La bouche du jeune Mark fut fermée par la main de l’étranger, qui dit avec calme :

— Je veux aller moi-même connaître le sort de ce païen.

L’inconnu se disposait à avancer lorsque l’homme prétendu mort ou blessé se dressa sur ses pieds en poussant un cri qui fut répété par tous les échos de la forêt, et bondit vers le bâtiment en sautant avec autant de promptitude que de légèreté. Les planteurs envoyèrent deux ou trois balles de leur fusil sur la route mais sans succès apparent. Sautant de manière à éviter d’être atteint, le sauvage fit bientôt entendre un autre cri de triomphe, et disparut dans les angles de l’habitation. Ses cris furent compris ; car on entendit dans les champs des hurlements qui leur répondaient, et l’ennemi se rallia pour commencer une nouvelle attaque.

— Cet incident ne doit pas être négligé, dit celui qui, par son calme et son air d’assurance, plutôt que par le droit de commander, avait pris insensiblement une grande autorité dans les événements importants de la nuit. Un sauvage dans l’intérieur des murailles pourrait promptement être cause de la destruction de la garnison. La poterne pourrait être ouverte à l’ennemi et…

— Une triple serrure en défend l’entrée, interrompit Content ; la clé est cachée dans un lieu où d’autres que ceux qui composent notre maison ne pourraient la trouver.

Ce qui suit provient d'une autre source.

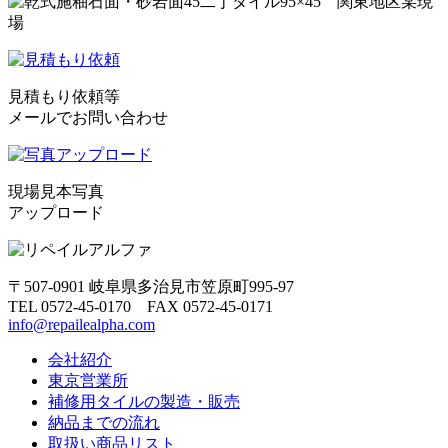
見積もり依頼等
メールでお問い合わせ
現場見本写真
アップロード
〒507-0901 岐阜県多治見市笠原町995-97
TEL 0572-45-0170 FAX 0572-45-0171
info@repailealpha.com
会社紹介
東京営業所
補修用タイルの製造・販売
納品までの流れ
取扱い商品リスト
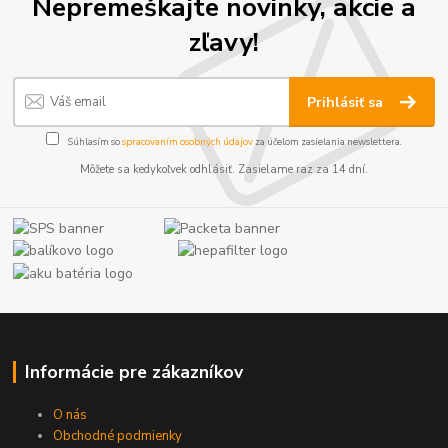
Nepremeškajte novinky, akcie a
zľavy!
Prihlásiť sa
Súhlasím so
spracovaním osobných údajov
za účelom zasielania newslettera.
Môžete sa kedykoľvek odhlásiť. Zasielame raz za 14 dní.
Informácie pre zákazníkov
O nás
Obchodné podmienky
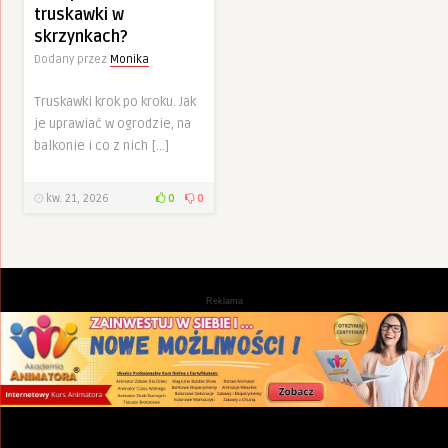
truskawki w
skrzynkach?
Dodany przez
Monika
Truskawki krok po kroku. Jak
je uprawiać w ogrodzie, na
balkonie i co z nich […]
kw. 21, 2026
0
0
Reklama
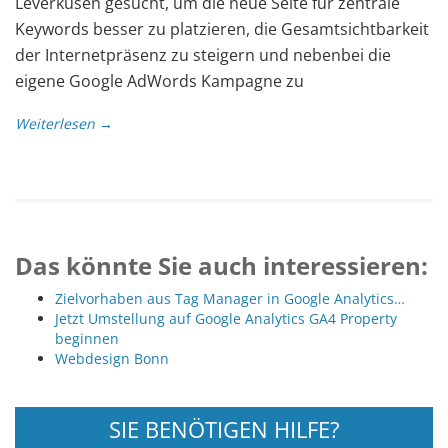
Leverkusen gesucht, um die neue Seite für zentrale
Keywords besser zu platzieren, die Gesamtsichtbarkeit
der Internetpräsenz zu steigern und nebenbei die
eigene Google AdWords Kampagne zu
Weiterlesen →
Das könnte Sie auch interessieren:
Zielvorhaben aus Tag Manager in Google Analytics…
Jetzt Umstellung auf Google Analytics GA4 Property
beginnen
Webdesign Bonn
SIE BENÖTIGEN HILFE?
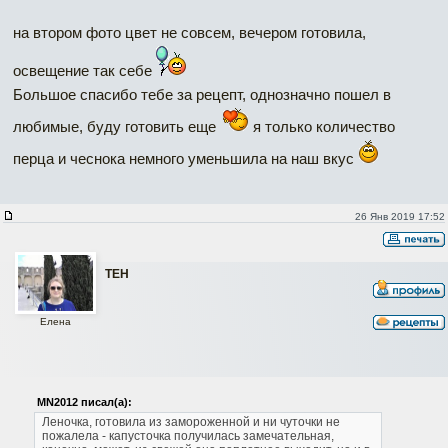
на втором фото цвет не совсем, вечером готовила,
освещение так себе
Большое спасибо тебе за рецепт, однозначно пошел в
любимые, буду готовить еще
я только количество
перца и чеснока немного уменьшила на наш вкус
26 Янв 2019 17:52
ТЕН
Елена
MN2012 писал(а):
Леночка, готовила из замороженной и ни чуточки не
пожалела - капусточка получилась замечательная,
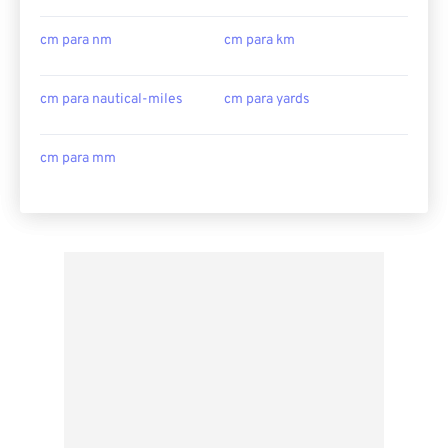
cm para nm
cm para km
cm para nautical-miles
cm para yards
cm para mm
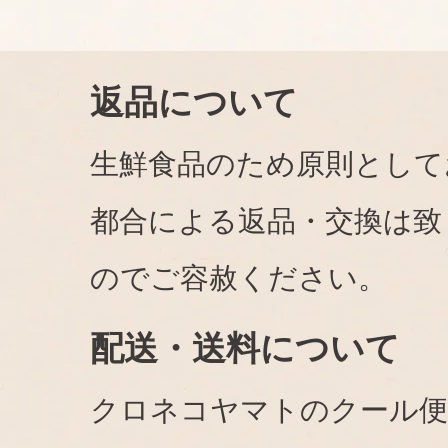
返品について
生鮮食品のため原則として
都合による返品・交換は致
のでご容赦ください。
配送・送料について
クロネコヤマトのクール便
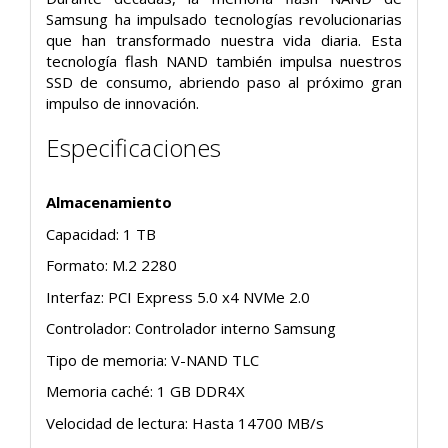
Samsung ha impulsado tecnologías revolucionarias
que han transformado nuestra vida diaria. Esta
tecnología flash NAND también impulsa nuestros
SSD de consumo, abriendo paso al próximo gran
impulso de innovación.
Especificaciones
Almacenamiento
Capacidad: 1 TB
Formato: M.2 2280
Interfaz: PCI Express 5.0 x4 NVMe 2.0
Controlador: Controlador interno Samsung
Tipo de memoria: V-NAND TLC
Memoria caché: 1 GB DDR4X
Velocidad de lectura: Hasta 14700 MB/s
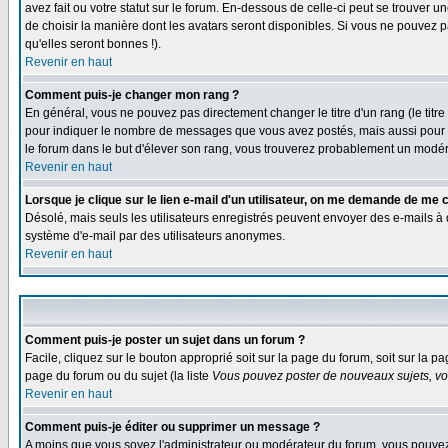
avez fait ou votre statut sur le forum. En-dessous de celle-ci peut se trouver
de choisir la manière dont les avatars seront disponibles. Si vous ne pouvez p
qu'elles seront bonnes !).
Revenir en haut
Comment puis-je changer mon rang ?
En général, vous ne pouvez pas directement changer le titre d'un rang (le titre 
pour indiquer le nombre de messages que vous avez postés, mais aussi pour iden
le forum dans le but d'élever son rang, vous trouverez probablement un modé
Revenir en haut
Lorsque je clique sur le lien e-mail d'un utilisateur, on me demande de me 
Désolé, mais seuls les utilisateurs enregistrés peuvent envoyer des e-mails à des
système d'e-mail par des utilisateurs anonymes.
Revenir en haut
Comment puis-je poster un sujet dans un forum ?
Facile, cliquez sur le bouton approprié soit sur la page du forum, soit sur la p
page du forum ou du sujet (la liste
Vous pouvez poster de nouveaux sujets, vou
Revenir en haut
Comment puis-je éditer ou supprimer un message ?
A moins que vous soyez l'administrateur ou modérateur du forum, vous pouvez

— Et heureusement les moyens de passer le guichet particulier sont en ma possession, murmura l’étranger à voix basse. Jusque-là, tout est en ordre ; mais le feu ! le feu ! Les servantes doivent faire attention aux lumières, tandis que les jeunes gens resteront aux palissades, car l’assaut va recommencer.

En disant ces mots, l’étranger donna l’exemple du courage en retournant à son poste, où, soutenu par son compagnon, il continua à défendre l’approche des palissades, malgré une grêle de balles et de flèches, qui, bien que partant d’un point plus éloigné, n’étaient pas beaucoup moins dangereuses pour ceux qui étaient à découvert sur le côté de la montagne, que celles qui avaient été déjà dirigées contre la garnison.

Pendant ce temps, Ruth rassembla ses servantes, et se hâta d’accomplir le devoir qu’on lui avait prescrit. On jeta de l’eau sur tous les feux ; et comme l’incendie continuait toujours à donner plus de lumière qu’il n’était utile et sûr, on prit soin d’éteindre toutes les torches ou toutes les chandelles que, dans le premier moment d’effroi, on avait pu oublier dans les appartements nombreux de l’habitation principale et dans ses dépendances.